Convergence and error control of consistent PINNs for elliptic PDEs
Andrea Bonito, Ronald DeVore, Guergana Petrova, Jonathan W. Siegel
TL;DR
The paper develops a rigorous, Besov-space–based framework for analyzing collocation methods solving elliptic PDEs, including Physics-Informed Neural Networks (PINNs). It derives matching upper and lower bounds on optimal recovery rates in the $H^1(\Omega)$ norm for right-hand sides and boundary data with Besov smoothness, and shows how to discretize norms to form a computable, data-driven loss ${\cal L}^*$ that yields an a priori error bound for near-minimizers. A key contribution is the design of consistent PINNs via ${\cal L}^*$, and proofs that minimization over sufficiently expressive neural spaces can achieve near-optimal recovery provided approximation properties hold. Numerical experiments in 2D Poisson problems illustrate that consistent PINNs with the new loss functions improve solution accuracy, particularly for low-regularity data, and provide practical guidance on loss design and boundary handling. The work thus connects optimal recovery theory, Besov regularity, and NN-based PDE solvers, offering certified error control and a principled path to reliable PINN implementations for elliptic problems.
Abstract
We provide an a priori analysis of collocation methods for solving elliptic boundary value problems. They begin with information in the form of point values of the data and utilize only this information to numerically approximate the solution u of the PDE. For such a method to provide an approximation with guaranteed error bounds, additional assumptions on the data, called model class assumptions, are needed. We determine the best error of approximating u in the energy norm, in terms of the total number of point samples, under all Besov class model assumptions for the right hand side and boundary data. We then turn to the study of numerical procedures and analyze whether a proposed numerical procedure achieves the optimal recovery error.
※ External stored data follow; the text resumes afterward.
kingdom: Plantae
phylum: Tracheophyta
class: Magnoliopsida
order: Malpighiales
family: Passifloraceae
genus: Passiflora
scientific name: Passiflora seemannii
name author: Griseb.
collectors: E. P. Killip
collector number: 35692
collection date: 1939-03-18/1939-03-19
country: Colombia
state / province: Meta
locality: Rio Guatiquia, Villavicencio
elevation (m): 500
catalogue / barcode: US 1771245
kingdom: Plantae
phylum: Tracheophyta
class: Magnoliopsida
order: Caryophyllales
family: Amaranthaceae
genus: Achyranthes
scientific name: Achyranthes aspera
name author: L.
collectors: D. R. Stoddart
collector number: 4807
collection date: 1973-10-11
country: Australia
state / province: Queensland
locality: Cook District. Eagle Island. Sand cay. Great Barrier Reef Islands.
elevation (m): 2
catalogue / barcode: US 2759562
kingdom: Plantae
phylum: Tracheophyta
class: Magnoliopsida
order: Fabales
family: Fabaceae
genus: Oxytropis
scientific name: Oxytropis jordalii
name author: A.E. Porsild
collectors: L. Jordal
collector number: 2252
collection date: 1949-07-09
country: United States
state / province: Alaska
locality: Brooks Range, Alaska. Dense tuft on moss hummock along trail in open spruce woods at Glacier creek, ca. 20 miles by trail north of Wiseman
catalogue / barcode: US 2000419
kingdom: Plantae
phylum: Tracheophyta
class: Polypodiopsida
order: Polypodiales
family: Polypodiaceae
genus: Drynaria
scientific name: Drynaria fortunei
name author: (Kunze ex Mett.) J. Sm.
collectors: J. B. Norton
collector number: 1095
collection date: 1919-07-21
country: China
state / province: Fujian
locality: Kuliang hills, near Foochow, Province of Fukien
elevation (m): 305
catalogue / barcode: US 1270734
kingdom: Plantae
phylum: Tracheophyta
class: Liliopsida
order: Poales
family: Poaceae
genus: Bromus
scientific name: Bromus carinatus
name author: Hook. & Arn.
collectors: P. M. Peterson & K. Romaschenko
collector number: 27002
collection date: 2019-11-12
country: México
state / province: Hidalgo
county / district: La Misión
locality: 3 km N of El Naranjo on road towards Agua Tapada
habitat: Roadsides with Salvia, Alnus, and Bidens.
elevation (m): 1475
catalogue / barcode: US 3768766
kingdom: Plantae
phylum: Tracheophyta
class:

We analyze numerical methods which generate the numerical approximation to $u$ by minimizing specified data driven loss functions over a set $Σ$ which is either a finite dimensional linear space, or more generally, a finite dimensional manifold. We show that the success of such a procedure depends critically on choosing a data driven loss function that is consistent with the PDE and provides sharp error control. Based on this analysis a new loss function is proposed. We also address the recent methods of Physics Informed Neural Networks. We prove that minimization of the new loss over restricted neural network spaces $Σ$ provides an optimal recovery of the solution $u$, provided that the optimization problem can be numerically executed and $Σ$ has sufficient approximation capabilities. We also analyze variants of the new loss function which are more practical for implementation. Finally, numerical examples illustrating the benefits of the proposed loss functions are given.